Con motivo del centenario del nacimiento de Baldwin, la editorial Capitán Swing ha publicado La próxima vez el fuego, con traducción de Paula Zumalacárregui. Se trata de dos ensayos originales de 1963, el primero de los cuales Tembló mi celda. Carta a mi sobrino en el centésimo aniversario de la emancipación, supone a mi juicio una de las muestras del género epistolar más importantes de la historia (tan importante, a mi modo de ver, como las Epístolas a Lucilio de Séneca, el estoico cordobés). En esta carta a su sobrino (una suerte de fundamento sociológico de la moderna «conversación» que los padres de chicos negros deben mantener con ellos para prevenirles de cómo deben actuar para que la policía no les descerraje siete tiros por llevarse la mano al gabán) Baldwin le ofrece al chico una serie de consejos doloridos y amables advertencias no tanto sobre cómo ser negro en Estados Unidos como averiguar qué significa eso antes de que la violencia física, simbólica y verbal caiga de pronto sobre él. Y es que el momento más triste tiene que ver con el proceso de formación y crecimiento del niño que, de pronto, se da cuenta de que no va a ser tratado como un igual: lo peor que puede hacer un joven negro es creerse lo que los blancos dicen de él: Lo único que puede destruirte es que creas a pies juntillas los insultos racistas de los blancos. Este es tu hogar, no dejes que te destierren.

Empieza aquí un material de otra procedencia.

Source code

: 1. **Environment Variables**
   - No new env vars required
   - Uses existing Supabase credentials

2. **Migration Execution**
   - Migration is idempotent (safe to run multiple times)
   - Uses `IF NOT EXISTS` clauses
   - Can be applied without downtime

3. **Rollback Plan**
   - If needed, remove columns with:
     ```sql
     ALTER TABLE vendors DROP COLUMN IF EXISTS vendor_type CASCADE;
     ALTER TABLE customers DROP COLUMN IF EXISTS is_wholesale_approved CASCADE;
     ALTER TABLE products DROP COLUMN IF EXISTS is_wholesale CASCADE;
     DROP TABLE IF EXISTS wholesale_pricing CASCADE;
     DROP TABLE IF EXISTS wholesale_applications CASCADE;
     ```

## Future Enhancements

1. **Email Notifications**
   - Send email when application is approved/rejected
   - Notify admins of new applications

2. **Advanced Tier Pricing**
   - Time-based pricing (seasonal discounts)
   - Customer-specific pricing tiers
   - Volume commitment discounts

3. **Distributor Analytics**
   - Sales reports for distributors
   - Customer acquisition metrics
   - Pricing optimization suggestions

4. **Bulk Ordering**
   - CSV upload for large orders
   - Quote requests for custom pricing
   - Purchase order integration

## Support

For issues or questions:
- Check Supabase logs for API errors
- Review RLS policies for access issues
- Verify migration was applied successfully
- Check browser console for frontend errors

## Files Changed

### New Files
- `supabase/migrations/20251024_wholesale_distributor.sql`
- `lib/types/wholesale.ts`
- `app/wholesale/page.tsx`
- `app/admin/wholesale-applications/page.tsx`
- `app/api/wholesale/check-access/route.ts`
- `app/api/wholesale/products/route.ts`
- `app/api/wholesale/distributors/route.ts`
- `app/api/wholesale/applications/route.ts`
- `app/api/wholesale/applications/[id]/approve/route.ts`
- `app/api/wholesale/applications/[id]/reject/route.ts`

En el siguiente y más extenso ensayo, A los pies de la cruz. Carta desde una región de mi mente, Baldwin relata su crisis espiritual, su encuentro con Elijah Muhammad, el líder de la Nación del Islam, la posterior decepción con toda religión, los frutos intelectuales de la catarsis, la revisión de la figura del padre alegórico.

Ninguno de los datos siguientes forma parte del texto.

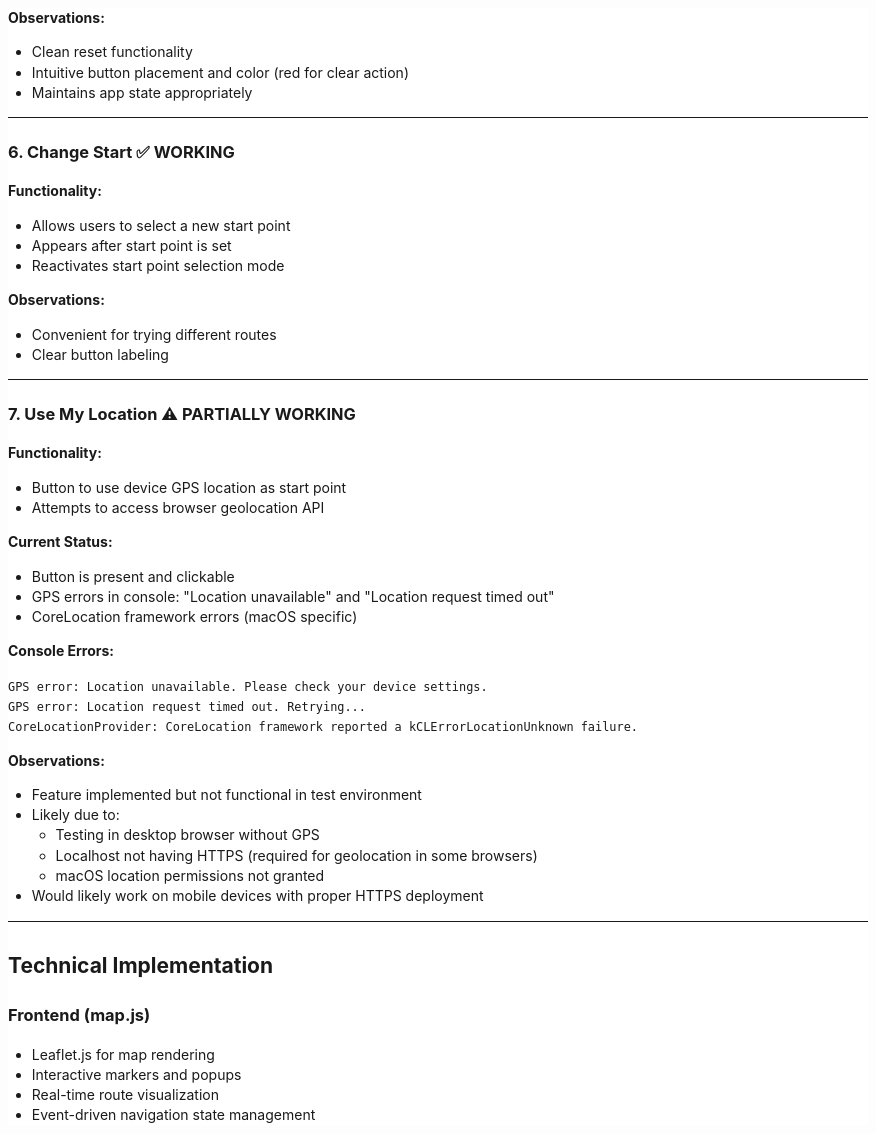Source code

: **Observations:**
- Clean reset functionality
- Intuitive button placement and color (red for clear action)
- Maintains app state appropriately

---

### 6. **Change Start** ✅ WORKING

**Functionality:**
- Allows users to select a new start point
- Appears after start point is set
- Reactivates start point selection mode

**Observations:**
- Convenient for trying different routes
- Clear button labeling

---

### 7. **Use My Location** ⚠️ PARTIALLY WORKING

**Functionality:**
- Button to use device GPS location as start point
- Attempts to access browser geolocation API

**Current Status:**
- Button is present and clickable
- GPS errors in console: "Location unavailable" and "Location request timed out"
- CoreLocation framework errors (macOS specific)

**Console Errors:**
```
GPS error: Location unavailable. Please check your device settings.
GPS error: Location request timed out. Retrying...
CoreLocationProvider: CoreLocation framework reported a kCLErrorLocationUnknown failure.
```

**Observations:**
- Feature implemented but not functional in test environment
- Likely due to:
  - Testing in desktop browser without GPS
  - Localhost not having HTTPS (required for geolocation in some browsers)
  - macOS location permissions not granted
- Would likely work on mobile devices with proper HTTPS deployment

---

## Technical Implementation

### Frontend (map.js)
- Leaflet.js for map rendering
- Interactive markers and popups
- Real-time route visualization
- Event-driven navigation state management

Destaco de La próxima vez el fuego, al margen de la vigencia en los tiempos del Black Lives Matter y la posibilidad de que otro racista blanco (anaranjado, mejor) avive la llama del odio desde la Casa Blanca (qué sintagma tan gráfico y ambiguo: casa blanca), el estilo a la vez furioso y tierno, amargo y musical, lastimado y sabio con el que Baldwin invita al hombre blanco a admitir la angustiosa imagen que debe devolverle el espejo, a la vez que describe en términos de una sociología íntima la forma en que el enfermizo odio blanco se traduce en baja autoestima del chico negro y ésta en falta de expectativas y ésta en una pendiente a la delincuencia corregida de nuevo por las palizas, ahora físicas, de la policía.

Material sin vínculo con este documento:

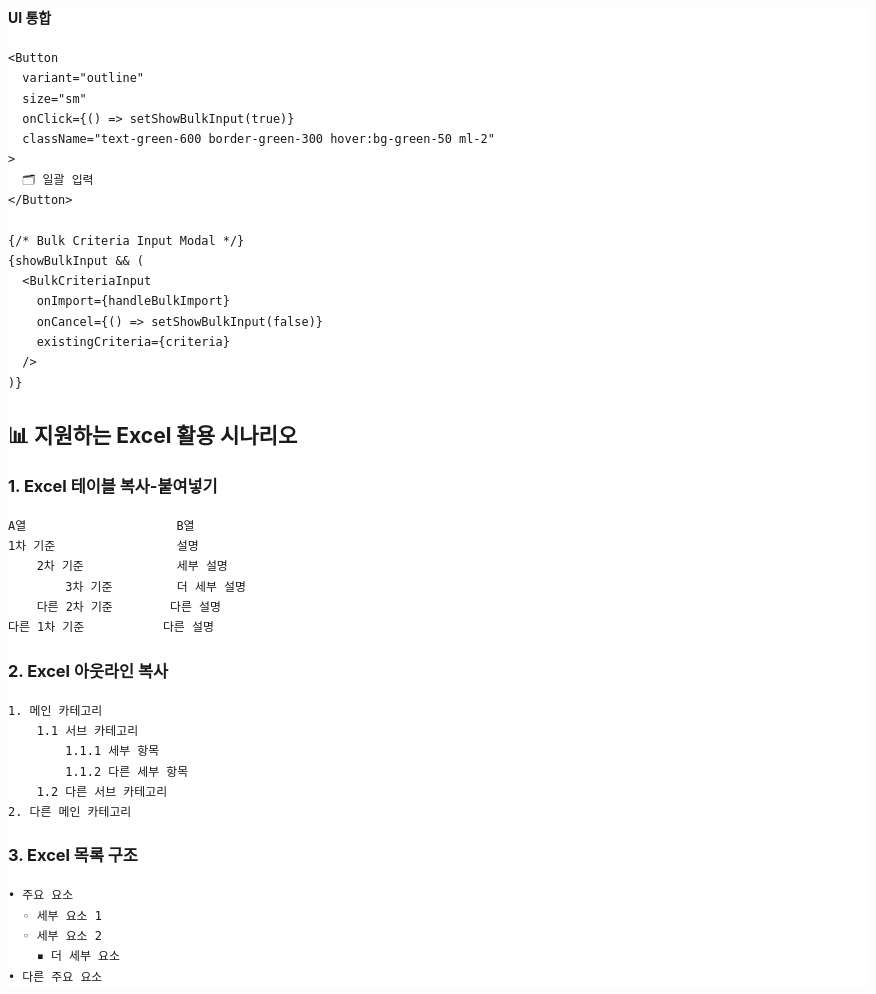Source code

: #### UI 통합
```tsx
<Button 
  variant="outline" 
  size="sm"
  onClick={() => setShowBulkInput(true)}
  className="text-green-600 border-green-300 hover:bg-green-50 ml-2"
>
  🗂️ 일괄 입력
</Button>

{/* Bulk Criteria Input Modal */}
{showBulkInput && (
  <BulkCriteriaInput
    onImport={handleBulkImport}
    onCancel={() => setShowBulkInput(false)}
    existingCriteria={criteria}
  />
)}
```

## 📊 지원하는 Excel 활용 시나리오

### 1. Excel 테이블 복사-붙여넣기
```
A열                     B열
1차 기준                 설명
    2차 기준             세부 설명
        3차 기준         더 세부 설명
    다른 2차 기준        다른 설명
다른 1차 기준           다른 설명
```

### 2. Excel 아웃라인 복사
```
1. 메인 카테고리
    1.1 서브 카테고리
        1.1.1 세부 항목
        1.1.2 다른 세부 항목
    1.2 다른 서브 카테고리
2. 다른 메인 카테고리
```

### 3. Excel 목록 구조
```
• 주요 요소
  ◦ 세부 요소 1
  ◦ 세부 요소 2
    ▪ 더 세부 요소
• 다른 주요 요소
```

Hay una rara poesía en el hecho de que el carácter inacabado de la obra de James Baldwin se corresponda perfectamente con una historia llena de cicatrices todavía por cerrar. La próxima vez el fuego se publicó cien años antes de que Lincoln proclamara la emancipación de los esclavos en 1863, hoy, cien años después del nacimiento de este fabuloso escritor herido su obra todavía nos eleva y previene sobre la complaciente comprensión de la historia y nos devora la sensación de que habitamos un mundo enloquecido por mucho que aquí ya allá nos empeñemos en ver señales de lluvia en el secarral.
Hermosos: ensayos de Baldwin.
Malditas: palizas policiales a emigrantes africanos en nuestro país.